Overview
During the development of systems based on AI and/or robotics, tailored data are needed to support the realisation, validation and optimisation of systems and subsystems. This service aims at providing such data. AI models are a noteworthy example of systems that require data to be trained; more generally, any system which processes data produced via artificial perception (such as images, videos, LiDAR, ultrasound, radar...) requires suitable data to be built, tested and fine-tuned. This service allows a customer to define together with AgrifoodTEF the specific features of the data that the customer’s activities require and to receive datasets precisely matching such features. Among the features to be defined are the type, number and specifications of the data streams comprised in the datasets (e.g., when multi-sensor data are required) and the range of variations encompassed by the data (e.g., variety of environmental conditions represented in a sensor stream); lower-level features to be defined concern formatting and packaging of the data.
More about the service
This service can support customers with this crucial task.Once the features of the required data have been defined, it is then necessary to generate the corresponding datasets. This is done by collecting, processing and often also augmenting the data (e.g., by adding metadata or labels). This activity requires specialised expertise and usually imposes a strong burden on a company: this service helps customers by moving the burden onto AgrifoodTEF.
These interviews allow AgrifoodTEF to define what datasets are needed by the customer and their exact features. During this phase the customer can choose to share with AgrifoodTEF, under NDA if needed, details about the system that the data will be used with: such details allow an even closer match between system requirements and data specifications.
Phase Two is data preparation and strongly depends on the outcome of Phase One. Three different cases may occur:- In Case 1, the required datasets are available in AgrifoodTEF’s archives, already in a form that is fully compliant with the specifications. Service execution can proceed to Phase Three (described below).- In Case 2, suitable data are available in AgrifoodTEF’s archives but require additional processing (such as labelling, transcoding, and formatting) to be compliant with the specifications. In this case, services S00115 (data validation and processing services) and/or S00290 (data labelling) are leveraged as a preliminary step, then the situation reverts to Case 1.- In Case 3, no (or insufficient) data compliant with the specifications are available in AgrifoodTEF’s archives. In this case, services S00112 + S00113 (Execution of physical testing + Collection of test data during physical testing) and/or S00182 + S00183 (Execution of digital testing + Collection of test data during digital testing) are employed to generate raw data according to the customer’s needs, then the situation reverts to Case 2.Generally speaking, Phase Two is completed as soon as the activities needed to get to Case 1 have been executed by AgrifoodTEF.

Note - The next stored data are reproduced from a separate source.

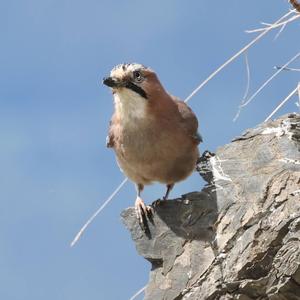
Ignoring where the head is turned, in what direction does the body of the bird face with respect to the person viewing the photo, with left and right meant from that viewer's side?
facing the viewer and to the left of the viewer
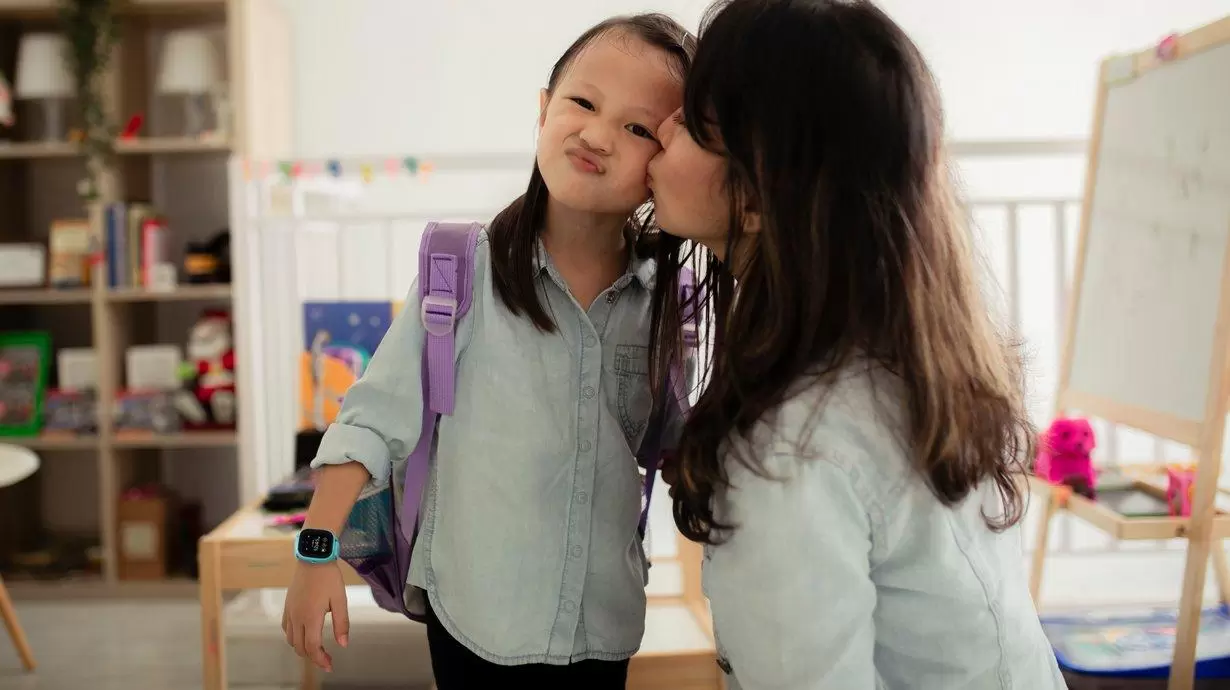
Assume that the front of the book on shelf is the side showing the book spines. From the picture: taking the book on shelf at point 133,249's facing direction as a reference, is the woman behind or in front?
in front

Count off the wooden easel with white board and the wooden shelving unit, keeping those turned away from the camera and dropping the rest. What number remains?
0

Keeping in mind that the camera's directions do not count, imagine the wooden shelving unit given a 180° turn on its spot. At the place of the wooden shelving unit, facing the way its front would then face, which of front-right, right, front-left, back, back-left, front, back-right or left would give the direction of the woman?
back

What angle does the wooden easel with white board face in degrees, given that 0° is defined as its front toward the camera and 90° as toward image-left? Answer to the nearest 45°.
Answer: approximately 45°

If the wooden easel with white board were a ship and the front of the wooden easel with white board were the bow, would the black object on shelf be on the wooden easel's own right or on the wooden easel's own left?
on the wooden easel's own right

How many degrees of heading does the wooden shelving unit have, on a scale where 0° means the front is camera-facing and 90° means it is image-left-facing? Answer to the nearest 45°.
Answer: approximately 0°

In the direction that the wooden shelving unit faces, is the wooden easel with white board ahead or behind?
ahead

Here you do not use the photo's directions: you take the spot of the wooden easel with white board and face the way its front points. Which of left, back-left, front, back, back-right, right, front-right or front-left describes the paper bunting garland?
front-right

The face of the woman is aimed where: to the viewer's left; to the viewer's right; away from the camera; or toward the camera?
to the viewer's left

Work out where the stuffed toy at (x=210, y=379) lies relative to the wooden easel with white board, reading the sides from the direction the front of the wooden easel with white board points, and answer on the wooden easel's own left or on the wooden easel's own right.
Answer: on the wooden easel's own right

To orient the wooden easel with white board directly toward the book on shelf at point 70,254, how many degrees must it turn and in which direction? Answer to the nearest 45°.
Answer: approximately 45° to its right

At the end of Phase Two, the service proceeds to Phase Three, which is data delivery.The overall duration of the service heavily depends on the requirements of the customer, as these influence Phase Two, where most of the work is done. Service duration is communicated to the customer during Phase One.
Example service: The customer is a software company developing a computer vision AI model and needs data to train the model. The model’s goal is to be able to reliably recognise Matricaria and bean plants and to detect the emergence of other spontaneous weed species.The model is intended to be provided as a module to manufacturers of implements, and the company does not want to overly constrain the set of potential clients by imposing strict criteria on the camera system to be mounted onboard the implement. For this reason, together with AgrifoodTEF, the customer defines a set of 4 most common camera system configurations, which must all be covered by the training datasets.
For each of the 4 configurations, the company requires data in 3 different lighting conditions, i.e., strong sunlight with the sun overhead; strong sunlight with the sun low on the horizon; diffuse sunlight (e.g., cloudy weather). No labelling is required from AgrifoodTEF since the company intends to execute it internally.AgrifoodTEF already has in its archives suitable datasets covering 5 of the 12 conditions required by the customer, so these get suitably formatted and immediately provided to the customer.The data covering the remaining 7 conditions must, instead, be generated ad hoc. For this, the customer and AgrifoodTEF together formulate a data acquisition plan. The customer also agrees with AgrifoodTEF on the execution of auxiliary services S00112 (Execution of physical testing) and S00113 (Collection of test data during physical testing) in order to acquire the datasets. Data collection is done using AgrifoodTEF’s own infrastructure (prepared fields, sensors, robots).
The data collection campaign is then put into execution by AgrifoodTEF; the resulting data are both added to AgrifoodTEF’s archives and suitably formatted to be compatible with the customer’s needs.The datasets thus prepared complete the coverage of all 12 cases needed by the customer. Provisioning of the data concludes the execution of the service.